> _Problem details_
Select every line in the records below that contains the word "bortaplan" and copy those lines.

> _Extracted records_
* * * * * * *

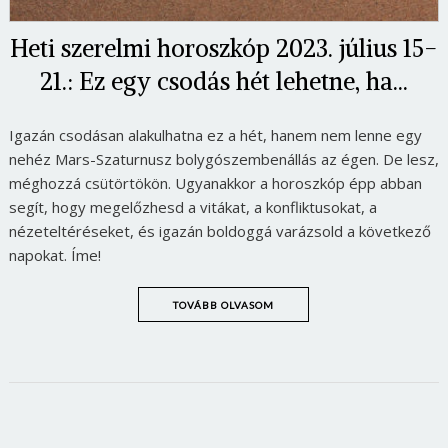
Heti szerelmi horoszkóp 2023. július 15-
21.: Ez egy csodás hét lehetne, ha...
Igazán csodásan alakulhatna ez a hét, hanem nem lenne egy
nehéz Mars-Szaturnusz bolygószembenállás az égen. De lesz,
méghozzá csütörtökön. Ugyanakkor a horoszkóp épp abban
segít, hogy megelőzhesd a vitákat, a konfliktusokat, a
nézeteltéréseket, és igazán boldoggá varázsold a következő
napokat. Íme!
TOVÁBB OLVASOM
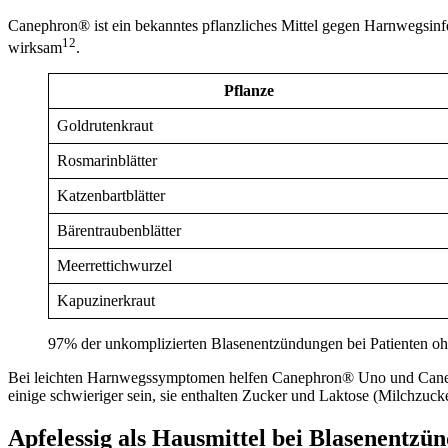
Canephron® ist ein bekanntes pflanzliches Mittel gegen Harnwegsinf
12
wirksam
.
Pflanze
Goldrutenkraut
Rosmarinblätter
Katzenbartblätter
Bärentraubenblätter
Meerrettichwurzel
Kapuzinerkraut
97% der unkomplizierten Blasenentzündungen bei Patienten ohn
Bei leichten Harnwegssymptomen helfen Canephron® Uno und Canephr
einige schwieriger sein, sie enthalten Zucker und Laktose (Milchzuc
Apfelessig als Hausmittel bei Blasenentzü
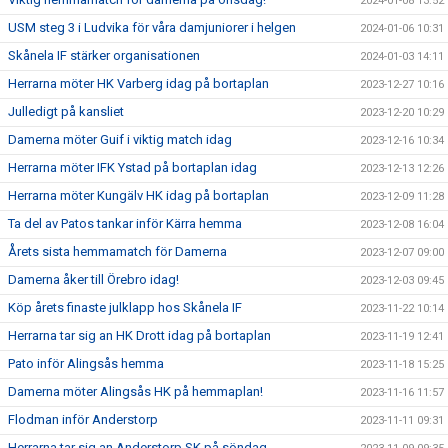
2024-01-08 13:52
USM steg 3 i Ludvika för våra damjuniorer i helgen
2024-01-06 10:31
Skånela IF stärker organisationen
2024-01-03 14:11
Herrarna möter HK Varberg idag på bortaplan
2023-12-27 10:16
Julledigt på kansliet
2023-12-20 10:29
Damerna möter Guif i viktig match idag
2023-12-16 10:34
Herrarna möter IFK Ystad på bortaplan idag
2023-12-13 12:26
Herrarna möter Kungälv HK idag på bortaplan
2023-12-09 11:28
Ta del av Patos tankar inför Kärra hemma
2023-12-08 16:04
Årets sista hemmamatch för Damerna
2023-12-07 09:00
Damerna åker till Örebro idag!
2023-12-03 09:45
Köp årets finaste julklapp hos Skånela IF
2023-11-22 10:14
Herrarna tar sig an HK Drott idag på bortaplan
2023-11-19 12:41
Pato inför Alingsås hemma
2023-11-18 15:25
Damerna möter Alingsås HK på hemmaplan!
2023-11-16 11:57
Flodman inför Anderstorp
2023-11-11 09:31
Herrarna tar sig an Anderstorp SK på söndag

* * * * * * *

> _Worked solution_
Herrarna möter HK Varberg idag på bortaplan
Herrarna möter IFK Ystad på bortaplan idag
Herrarna möter Kungälv HK idag på bortaplan
Herrarna tar sig an HK Drott idag på bortaplan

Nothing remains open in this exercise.